Problem statement - Without copying any picture, transcribe exactly the lines of the data below from the one containing "ce qui crée des lacunes et des" through the one containing "reinigungsberater.de ist als Arzneimittelhänd".

Dataset -
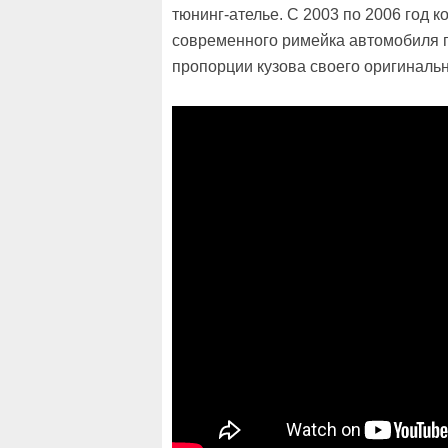
тюнинг-ателье. С 2003 по 2006 год 
современного римейка автомобиля 
пропорции кузова своего оригинальн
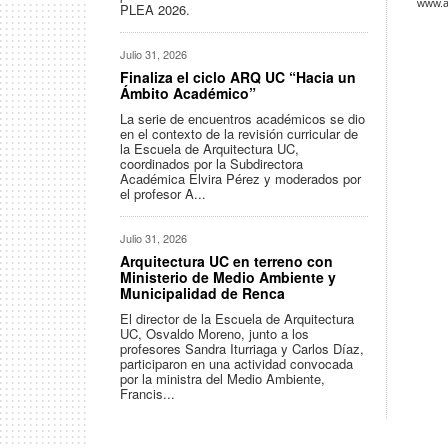
www.ar
PLEA 2026.
Julio 31, 2026
Finaliza el ciclo ARQ UC “Hacia un
Ámbito Académico”
La serie de encuentros académicos se dio
en el contexto de la revisión curricular de
la Escuela de Arquitectura UC,
coordinados por la Subdirectora
Académica Elvira Pérez y moderados por
el profesor A...
Julio 31, 2026
Arquitectura UC en terreno con
Ministerio de Medio Ambiente y
Municipalidad de Renca
El director de la Escuela de Arquitectura
UC, Osvaldo Moreno, junto a los
profesores Sandra Iturriaga y Carlos Díaz,
participaron en una actividad convocada
por la ministra del Medio Ambiente,
Francis...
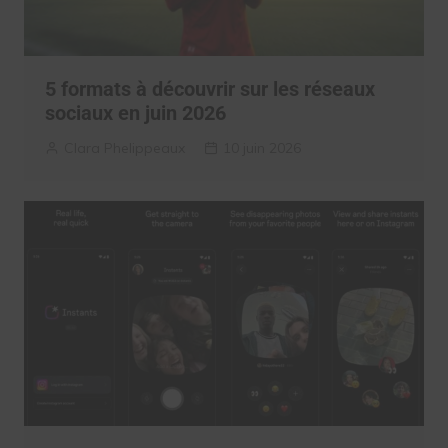
5 formats à découvrir sur les réseaux
sociaux en juin 2026
Clara Phelippeaux
10 juin 2026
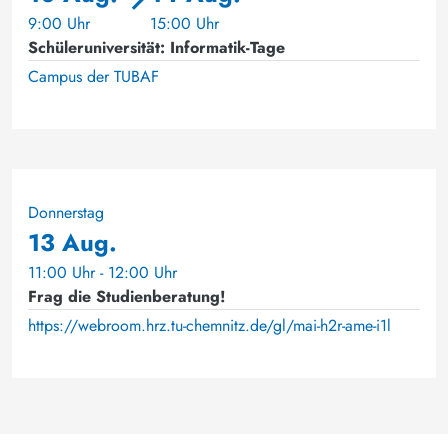
9:00 Uhr
15:00 Uhr
Schüleruniversität: Informatik-Tage
Campus der TUBAF
Donnerstag
13 Aug.
11:00 Uhr - 12:00 Uhr
Frag die Studienberatung!
https://webroom.hrz.tu-chemnitz.de/gl/mai-h2r-ame-i1l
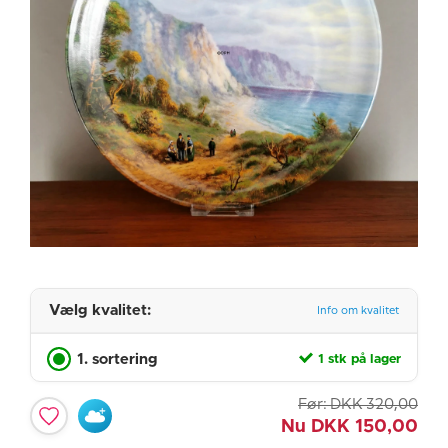
Vælg kvalitet:
Info om kvalitet
1. sortering
1 stk på lager
Før:
DKK
320,00
Nu
DKK
150,00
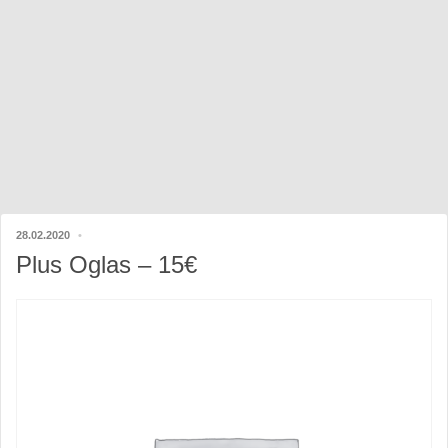
28.02.2020
Plus Oglas – 15€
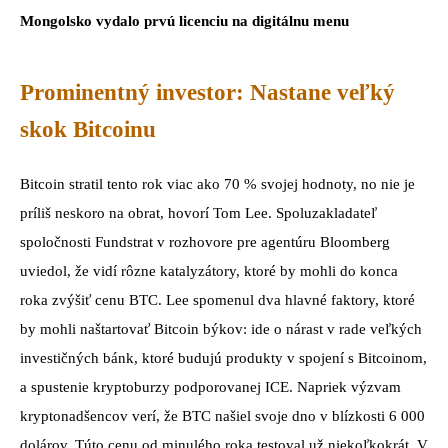
Mongolsko vydalo prvú licenciu na digitálnu menu
Prominentný investor: Nastane veľký
skok Bitcoinu
Bitcoin stratil tento rok viac ako 70 % svojej hodnoty, no nie je
príliš neskoro na obrat, hovorí Tom Lee. Spoluzakladateľ
spoločnosti Fundstrat v rozhovore pre agentúru Bloomberg
uviedol, že vidí rôzne katalyzátory, ktoré by mohli do konca
roka zvýšiť cenu BTC. Lee spomenul dva hlavné faktory, ktoré
by mohli naštartovať Bitcoin býkov: ide o nárast v rade veľkých
investičných bánk, ktoré budujú produkty v spojení s Bitcoinom,
a spustenie kryptoburzy podporovanej ICE. Napriek výzvam
kryptonadšencov verí, že BTC našiel svoje dno v blízkosti 6 000
dolárov. Túto cenu od minulého roka testoval už niekoľkokrát. V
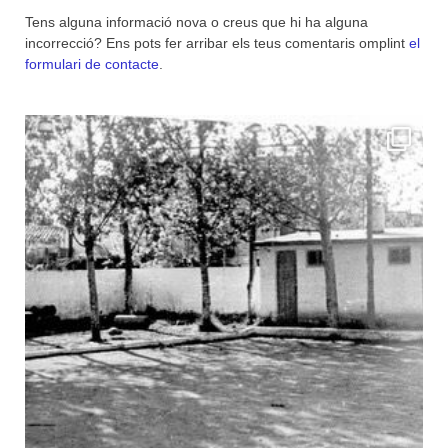
Tens alguna informació nova o creus que hi ha alguna
incorrecció? Ens pots fer arribar els teus comentaris omplint
el
formulari de contacte
.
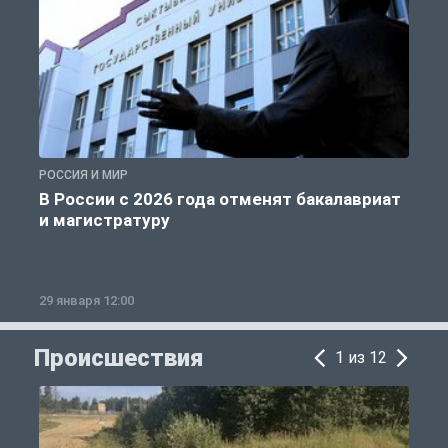
РОССИЯ И МИР
А
В России с 2026 года отменят бакалавриат
и магистратуру
29 января 12:00
1
Происшествия
1 из 12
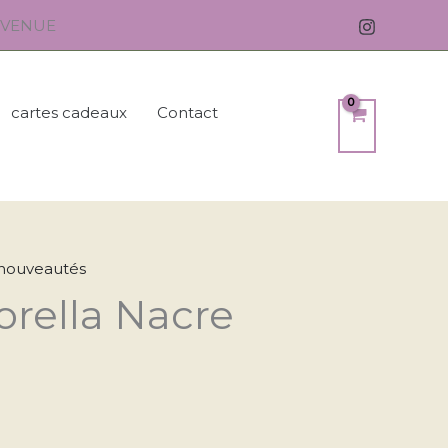
ENVENUE
cartes cadeaux
Contact
 nouveautés
rella Nacre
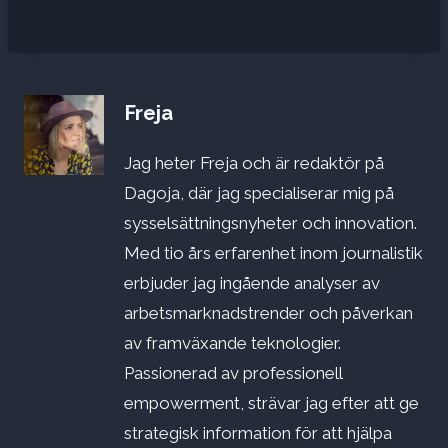
Freja
Jag heter Freja och är redaktör på
Dagoja, där jag specialiserar mig på
sysselsättningsnyheter och innovation.
Med tio års erfarenhet inom journalistik
erbjuder jag ingående analyser av
arbetsmarknadstrender och påverkan
av framväxande teknologier.
Passionerad av professionell
empowerment, strävar jag efter att ge
strategisk information för att hjälpa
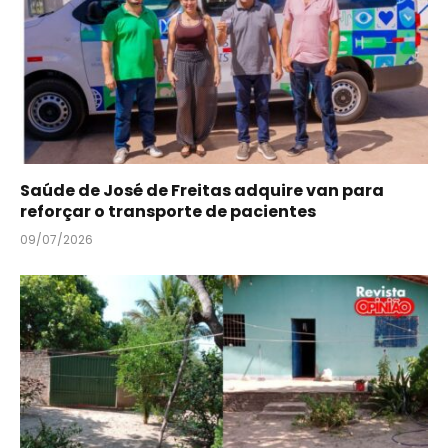
Saúde de José de Freitas adquire van para
reforçar o transporte de pacientes
09/07/2026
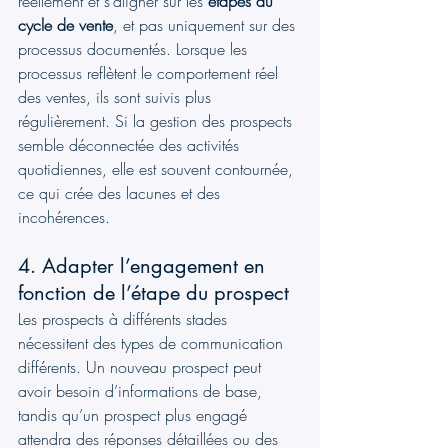
réellement et s’aligner sur les 
étapes du 
cycle de vente
, et pas uniquement sur des 
processus documentés. Lorsque les 
processus reflètent le comportement réel 
des ventes, ils sont suivis plus 
régulièrement. Si la gestion des prospects 
semble déconnectée des activités 
quotidiennes, elle est souvent contournée, 
ce qui crée des lacunes et des 
incohérences.
4. Adapter l’engagement en 
fonction de l’étape du prospect
Les prospects à différents stades 
nécessitent des types de communication 
différents. Un nouveau prospect peut 
avoir besoin d’informations de base, 
tandis qu’un prospect plus engagé 
attendra des réponses détaillées ou des 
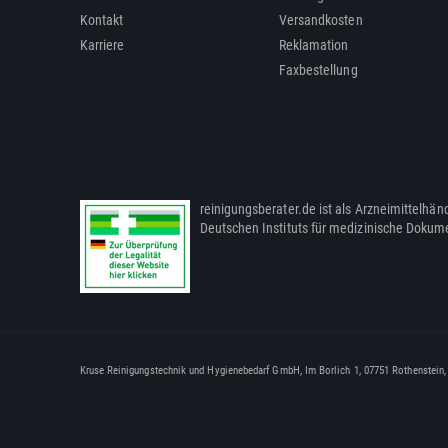
Kontakt
Versandkosten
Karriere
Reklamation
Faxbestellung
reinigungsberater.de ist als Arzneimittelhänd
Deutschen Instituts für medizinische Dokum
Kruse Reinigungstechnik und Hygienebedarf GmbH, Im Borlich 1, 07751 Rothenstein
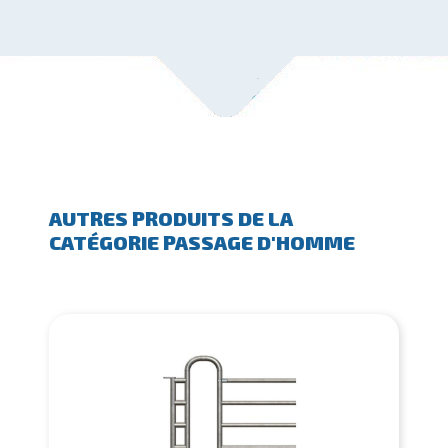
AUTRES PRODUITS DE LA
CATÉGORIE PASSAGE D'HOMME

Result for this exercise -
ce qui crée des lacunes et des 
incohérences.
4. Adapter l’engagement en 
fonction de l’étape du prospect
Les prospects à différents stades 
nécessitent des types de communication 
différents. Un nouveau prospect peut 
avoir besoin d’informations de base, 
tandis qu’un prospect plus engagé 
attendra des réponses détaillées ou des 
Kontakt
Versandkosten
Karriere
Reklamation
Faxbestellung
reinigungsberater.de ist als Arzneimittelhänd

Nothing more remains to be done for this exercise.